Ophelia’s Maiden Strewments in an English church

In Hamlet the priest says of the burial of Ophelia –

Her obsequies have been as far enlarged
As we have warranty: her death was doubtful;
And, but that great command o’ersways the order,
She should in ground unsanctified have lodged
Till the last trumpet: for charitable prayers,
Shards, flints and pebbles should be thrown on her;
Yet here she is allow’d her virgin crants,
Her maiden strewments and the bringing home
Of bell and burial.

Samuel Johnson in his Notes to Shakespeare (1765) wrote: “I have been informed by an anonymous correspondent, that crants is the German word for garlands, and I suppose it was retained by us from the Saxons. To carry garlands before the bier of a maiden, and to hang them over her grave, is still the practice in rural parishes.”

I had no idea that such things might survive, but I recently visited the church of St Stephen in Fylingdales, North Yorkshire and found some there, hanging ghostly in a glass enclosure. (Photographs above and below. Unfortunately the glass enclosure made it impossible to avoid some reflections.)

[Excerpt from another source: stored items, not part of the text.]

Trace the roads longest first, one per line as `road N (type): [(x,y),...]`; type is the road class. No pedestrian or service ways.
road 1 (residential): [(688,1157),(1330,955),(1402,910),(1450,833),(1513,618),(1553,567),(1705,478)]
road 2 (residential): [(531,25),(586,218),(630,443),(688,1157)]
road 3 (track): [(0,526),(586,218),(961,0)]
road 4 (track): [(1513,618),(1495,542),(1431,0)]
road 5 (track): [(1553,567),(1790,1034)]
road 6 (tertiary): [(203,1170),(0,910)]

A maiden garland was made by the friends of a virgin and carried at her funeral procession, or placed on the bier. It was then hung in the church over her usual seat until it finally disintegrated. The frame was made of willow and it was covered in yards of ribbon – one of the Fylingdales examples contains over 100 feet (30.5 metres). Strips of dress fabric were also used – perhaps from the deceased’s best gowns. In 1747 the Gentleman’s Magazine described how The lower rim, or circlet, was a broad hoop of wood, whereunto were fix’d, at the sides thereof, part of two other hoops, crossing each other at the top at right angles, which formed the upper part, being about one third longer than the width; these hoops were wholly covered with artificial flowers of paper, dy’d horn, or silk, and more or less beauteous, according to the skill or ingenuity of the performer. In the vacancy of the inside, from the top, hung white paper, cut in the form of gloves, whereon was wrote the deceased’s name, age, etc. together with long slips of various-colour’d paper, or ribbons. These were many times intermix’d with gilded or painted empty shells of blown eggs, as farther ornaments; or, it may be, as emblems of the bubbles or bitterness of this life; whilst other garlands had only a solitary hour-glass hanging therein, as a more significant symbol of mortality.’

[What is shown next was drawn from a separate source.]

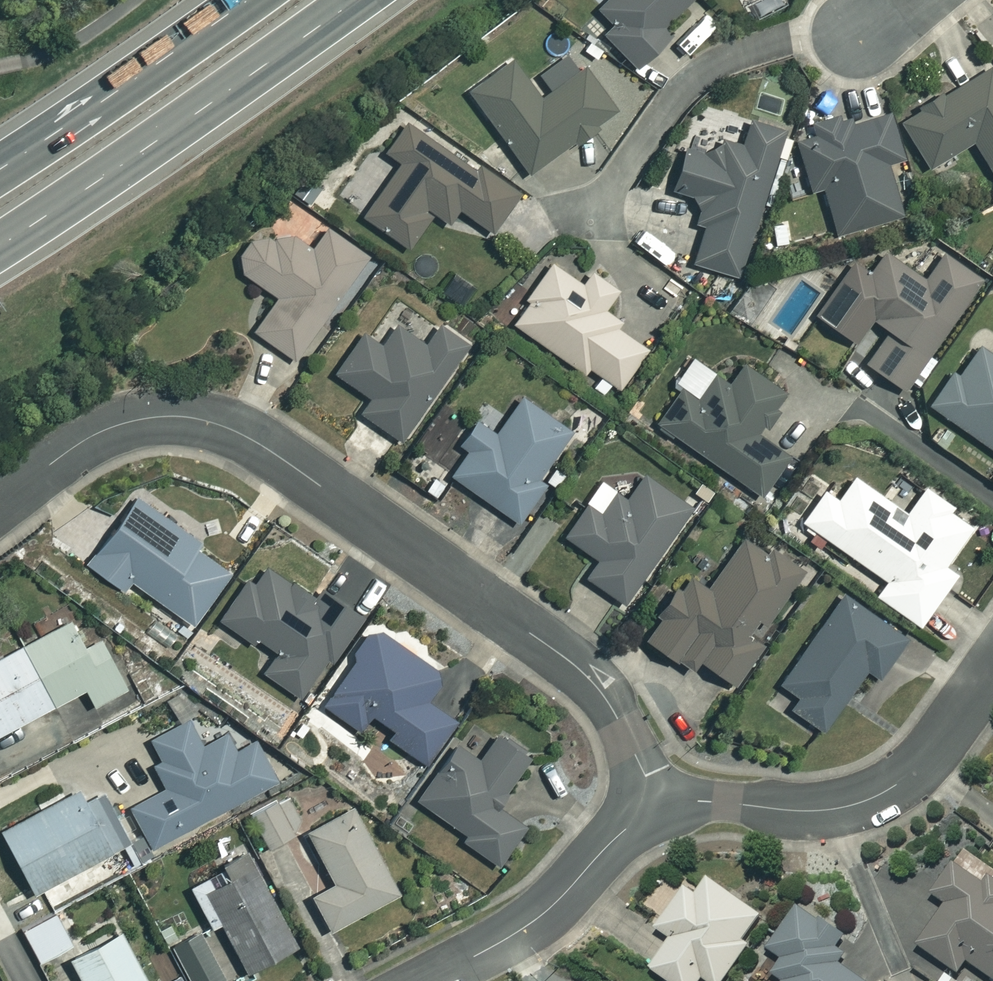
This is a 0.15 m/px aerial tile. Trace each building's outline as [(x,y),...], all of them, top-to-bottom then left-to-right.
[(594,8),(610,24),(600,35),(631,66),(664,33),(657,27),(683,0),(601,0),(594,8)] [(536,98),(508,59),(465,91),(525,172),(610,109),(579,67),(536,98)] [(984,64),(896,120),(926,167),(969,139),(992,176),(992,78),(984,64)] [(898,157),(884,112),(846,124),(843,114),(789,131),(808,190),(820,186),(835,235),(899,215),(882,162),(898,157)] [(711,137),(679,151),(669,191),(688,196),(685,208),(691,209),(687,226),(698,228),(689,267),(738,279),(775,122),(744,115),(737,143),(711,137)] [(471,169),(402,120),(375,157),(371,154),(339,199),(405,246),(430,212),(444,222),(455,207),(487,230),(514,192),(474,164),(471,169)] [(304,252),(261,221),(230,265),(273,295),(249,328),(290,357),(362,256),(322,227),(304,252)] [(921,278),(880,250),(865,273),(848,261),(812,314),(852,341),(868,317),(885,329),(862,362),(901,388),(976,277),(939,251),(921,278)] [(578,284),(546,262),(506,319),(584,373),(588,367),(618,388),(645,349),(595,315),(613,289),(587,271),(578,284)] [(421,344),(393,324),(378,346),(359,332),(331,371),(368,398),(357,413),(397,441),(465,345),(436,324),(421,344)] [(974,343),(954,372),(949,369),(925,404),(992,451),(992,357),(974,343)] [(783,388),(740,359),(724,383),(711,373),(694,399),(678,388),(654,423),(759,494),(787,454),(753,432),(783,388)] [(566,430),(516,396),(493,429),(472,415),(455,442),(465,449),(448,475),(514,520),(540,483),(533,478),(566,430)] [(688,506),(631,466),(597,515),(580,503),(558,533),(594,558),(582,576),(621,603),(688,506)] [(889,502),(850,474),(834,496),(821,487),(798,519),(882,579),(872,593),(915,623),(951,572),(939,564),(966,525),(943,508),(946,504),(920,485),(894,522),(881,513),(889,502)] [(196,540),(130,495),(83,563),(122,589),(128,580),(190,624),(227,571),(191,547),(196,540)] [(796,569),(736,532),(701,586),(683,575),(674,590),(665,584),(634,633),(686,666),(691,658),(730,682),(756,641),(740,631),(750,615),(762,622),(796,569)] [(310,597),(253,559),(214,618),(249,641),(252,636),(273,649),(259,670),(296,695),(323,656),(327,659),(357,614),(316,587),(310,597)] [(902,636),(839,593),(777,682),(795,695),(787,707),(818,729),(862,667),(874,676),(902,636)] [(65,618),(0,652),(0,728),(80,686),(89,705),(124,686),(97,636),(80,645),(65,618)] [(438,673),(371,627),(319,703),(356,729),(367,713),(391,729),(386,737),(425,763),(454,721),(421,698),(438,673)] [(196,744),(183,719),(148,737),(160,760),(150,766),(161,787),(125,806),(146,846),(271,780),(250,740),(232,750),(222,731),(196,744)] [(525,754),(494,733),(475,759),(452,743),(413,799),(463,833),(459,839),(495,864),(522,825),(491,803),(525,754)] [(87,780),(0,826),(0,840),(27,892),(120,843),(87,780)] [(298,829),(283,795),(248,812),(263,845),(298,829)] [(392,892),(347,806),(301,830),(328,881),(305,893),(323,928),(392,892)] [(289,943),(242,855),(185,885),(205,923),(215,919),(241,969),(289,943)] [(951,860),(928,892),(944,903),(915,943),(957,973),(967,960),(992,979),(992,880),(986,875),(981,882),(951,860)] [(706,879),(692,899),(680,891),(655,927),(670,938),(649,968),(667,980),(697,980),(701,976),(708,980),(720,980),(745,946),(739,942),(758,916),(706,879)] [(797,904),(766,947),(792,966),(782,980),(860,980),(827,958),(843,936),(797,904)] [(69,943),(52,909),(19,926),(35,960),(69,943)] [(114,929),(64,955),(77,980),(142,980),(114,929)] [(195,929),(167,943),(187,980),(220,980),(222,980),(195,929)]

 The oldest surviving garland is at St Mary’s church in Beverley, Yorkshire and dates to 1680. The Fylingdales examples are all early-mid 19th century – the last one is for Jane Levitt who died  aged 20 in 1859.

In June 1790 John Byng, Viscount Torrington, a great traveller on horseback, called at the church in Tideswell, Derbyshire. After dinner, I enter’d the church, which, without, is beautiful; (quite a model); and within, of excellent architecture… They here continue to hang up maiden garlands, which, however laudable, as of tendency to virtue, will soon be laugh’d out of practice.’ Certainly many clerics disapproved of the garland as unfitting  – possibly suspecting pagan survivals or ‘Popish’ practices – and forbade or discouraged them. In some cases they were removed for practical reasons. In 1749 the parish register of Hope in the Peak District records that the church wardens were paid to clear away all the garlands from the beams of the church because they were blocking the daylight from the clerestory windows.

However, they continued to be made and the custom still survives in one parish – St Mary the Virgin, Abbots Ann, Hampshire. Not only does that church have the largest surviving collection but, in theory, they can still be awarded to people of either sex who die unmarried – provided the recipient was born, baptised and confirmed in the parish, continued to live there and was of unblemished reputation. Their earliest example dates from 1740 and the most recent 1973.

Old St Stephen’s church in Fylingdales is still consecrated but was replaced in 1870 by a new church. It is preserved by the Churches Conservation Trust and is open to the public.

This modern example of a maiden garland made for demonstration purposes at Fylingdales shows how the colours might have looked on an original.